Wednesday, June 17, 2015
This is a bizarre story for an Internet safety blog. The St. Louis Cardinals (or employees or agents thereof) have been accused of hacking into the Houston Astros’s computer systems to spy on player development and trade possibilities, a kind of Chinese industrial espionage in big league sports.
The Cardinals have the best record in MLB right now. The Houston Astros were very weak a few years ago but are much improved, having moved to the AL. I saw a game at the old Astrodome in 1984.
This does sound unprecedented.
Wikipedia attribution link for picture of Minute Maid Park in Houston by DelayWaves, under Creative Commons Share Alike 3.0 License, here.

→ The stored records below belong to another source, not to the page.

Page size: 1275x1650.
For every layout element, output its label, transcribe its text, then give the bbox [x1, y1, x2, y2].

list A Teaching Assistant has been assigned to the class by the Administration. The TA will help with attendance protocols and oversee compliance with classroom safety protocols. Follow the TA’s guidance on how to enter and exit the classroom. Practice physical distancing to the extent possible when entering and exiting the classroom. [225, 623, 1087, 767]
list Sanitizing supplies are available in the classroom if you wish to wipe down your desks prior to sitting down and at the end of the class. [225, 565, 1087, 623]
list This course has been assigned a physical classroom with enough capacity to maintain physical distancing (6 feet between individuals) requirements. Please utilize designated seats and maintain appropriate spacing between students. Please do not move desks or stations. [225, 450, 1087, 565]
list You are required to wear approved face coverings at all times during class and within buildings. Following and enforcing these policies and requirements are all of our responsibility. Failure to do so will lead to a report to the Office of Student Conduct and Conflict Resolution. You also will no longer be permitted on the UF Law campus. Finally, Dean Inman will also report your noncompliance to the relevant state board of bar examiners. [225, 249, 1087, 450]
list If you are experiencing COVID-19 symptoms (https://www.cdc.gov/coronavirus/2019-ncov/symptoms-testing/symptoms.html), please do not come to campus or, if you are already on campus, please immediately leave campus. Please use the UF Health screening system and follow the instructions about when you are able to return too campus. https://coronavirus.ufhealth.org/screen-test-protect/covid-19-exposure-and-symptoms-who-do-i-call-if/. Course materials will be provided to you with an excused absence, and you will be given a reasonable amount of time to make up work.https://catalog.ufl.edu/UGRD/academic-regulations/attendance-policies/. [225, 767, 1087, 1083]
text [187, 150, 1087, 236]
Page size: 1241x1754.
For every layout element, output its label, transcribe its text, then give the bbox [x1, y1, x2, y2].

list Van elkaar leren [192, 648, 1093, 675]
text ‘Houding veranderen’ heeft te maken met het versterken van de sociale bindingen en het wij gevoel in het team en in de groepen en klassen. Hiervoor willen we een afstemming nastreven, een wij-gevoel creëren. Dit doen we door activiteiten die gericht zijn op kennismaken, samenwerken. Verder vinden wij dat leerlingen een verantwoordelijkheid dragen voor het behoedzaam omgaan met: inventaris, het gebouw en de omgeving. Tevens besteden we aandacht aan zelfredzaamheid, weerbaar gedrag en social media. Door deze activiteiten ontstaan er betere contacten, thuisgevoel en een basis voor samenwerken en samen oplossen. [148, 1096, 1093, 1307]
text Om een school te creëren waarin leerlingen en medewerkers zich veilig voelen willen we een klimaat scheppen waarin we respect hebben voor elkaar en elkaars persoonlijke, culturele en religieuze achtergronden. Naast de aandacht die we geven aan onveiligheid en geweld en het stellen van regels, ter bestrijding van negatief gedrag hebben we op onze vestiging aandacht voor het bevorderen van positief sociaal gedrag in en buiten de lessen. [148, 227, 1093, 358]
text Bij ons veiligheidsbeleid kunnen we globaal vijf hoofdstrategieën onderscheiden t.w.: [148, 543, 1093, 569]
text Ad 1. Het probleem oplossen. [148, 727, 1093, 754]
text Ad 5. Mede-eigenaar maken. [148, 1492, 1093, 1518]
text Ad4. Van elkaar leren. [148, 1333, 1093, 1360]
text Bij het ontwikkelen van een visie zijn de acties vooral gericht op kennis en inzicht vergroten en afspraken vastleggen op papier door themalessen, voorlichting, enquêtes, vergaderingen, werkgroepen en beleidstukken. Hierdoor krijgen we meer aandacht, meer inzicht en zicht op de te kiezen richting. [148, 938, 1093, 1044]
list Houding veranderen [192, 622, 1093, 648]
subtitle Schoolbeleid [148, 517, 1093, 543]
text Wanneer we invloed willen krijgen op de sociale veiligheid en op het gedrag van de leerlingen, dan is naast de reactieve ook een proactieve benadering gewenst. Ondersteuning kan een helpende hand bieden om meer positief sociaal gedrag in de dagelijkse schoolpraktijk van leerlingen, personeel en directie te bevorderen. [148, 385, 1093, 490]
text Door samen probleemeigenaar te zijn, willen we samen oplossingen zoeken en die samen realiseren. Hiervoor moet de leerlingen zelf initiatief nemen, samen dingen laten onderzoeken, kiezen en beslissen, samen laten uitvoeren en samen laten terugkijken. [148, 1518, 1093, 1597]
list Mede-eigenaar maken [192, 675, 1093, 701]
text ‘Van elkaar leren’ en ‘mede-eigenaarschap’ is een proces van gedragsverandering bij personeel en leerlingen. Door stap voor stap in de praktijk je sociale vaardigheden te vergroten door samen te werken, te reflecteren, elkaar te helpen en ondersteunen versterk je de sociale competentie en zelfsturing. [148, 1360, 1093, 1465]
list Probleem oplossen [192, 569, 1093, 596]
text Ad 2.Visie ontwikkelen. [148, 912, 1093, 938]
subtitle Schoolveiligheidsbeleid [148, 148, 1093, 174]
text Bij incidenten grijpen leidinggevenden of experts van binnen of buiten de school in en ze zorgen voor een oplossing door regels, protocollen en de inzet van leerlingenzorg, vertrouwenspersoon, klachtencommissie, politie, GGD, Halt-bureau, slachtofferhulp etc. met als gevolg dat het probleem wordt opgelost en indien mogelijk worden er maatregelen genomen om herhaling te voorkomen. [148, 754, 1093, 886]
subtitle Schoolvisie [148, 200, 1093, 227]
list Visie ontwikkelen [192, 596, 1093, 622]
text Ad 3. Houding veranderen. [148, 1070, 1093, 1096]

The park was shown in the movie “Boyhood”. The upgrade in center field will be removed before 2016, but I think it makes play interesting, like in amateur backyard baseball.
Thursday, June 11, 2015
AOL prompts subscribers to install Tech Fortress, Webroot says it won't interfere with Secure Anywhere
I am getting prompted by AOL to install Tech Fortress. I admit I haven’t done this yet. The produce is now included with AOL subscription (which includes paywall news content, although Huffington often has similar content for free). To give it credit, some of the content is on particularly edgy or disturbing stories, especially about Internet abuse.
I checked with Webroot which say it will not interfere but is redundant if I have Secure Anywhere (8.1).
Tech Fortress appears to be cloud-based, like Webroot, and doesn’t need signature updating. It claims it will block zero-day threats.
Monday, June 01, 2015
Craig Timberg has written a big series for the Washington Post on the “Net of Insecurity”, a book-length series of articles on why the Internet has so many persistent security problems. I note this is still with he Post, not Vox; and it looks like it would make a good e-book for Timberg to sell on Amazon. Illustrations are by Harry Campbell and videos by Jorge Ribas. The videos are heavily animated. Post videos don’t give embed links.
The best article so far is the second one, today, link here. Timberg discusses the 1989 idea of Border Gateway Protocol (BGP) as a “quick and dirty” (in workplace jargon familiar to me from my own 30+ years in IT) solution to a long term problem. That makes the Internet vulnerable to malicious redirection. Timberg gives an example in 2008 of an incident in Pakistan that shut down a lot of Youtube traffic worldwide for two hours. In 2008, a Finnish security guru found a vulnerability in the DNS system that led to an emergency conference at Microsoft in Seattle.
The original focus was on “resistance” rather than actual prevention of a malicious attack. Also, the net was designed with the idea of an honor system (like UVa’s), and with little grasp that users would attack one another.
But users “attack” for two basic reasons. One is “inequality”, which leads to ordinary thievery in the digital world, just as it does to carjacking and burglary in the real world. A second reason is that politicians exploit economic uncertainty. In many countries, especially those associated with Communism, talented teens and young adults can’t find productive work. Policies of governments of Russia and China, especially, seem to encourage crime as a way to make a living off the west. (We’re talking about Vladimir Putin.)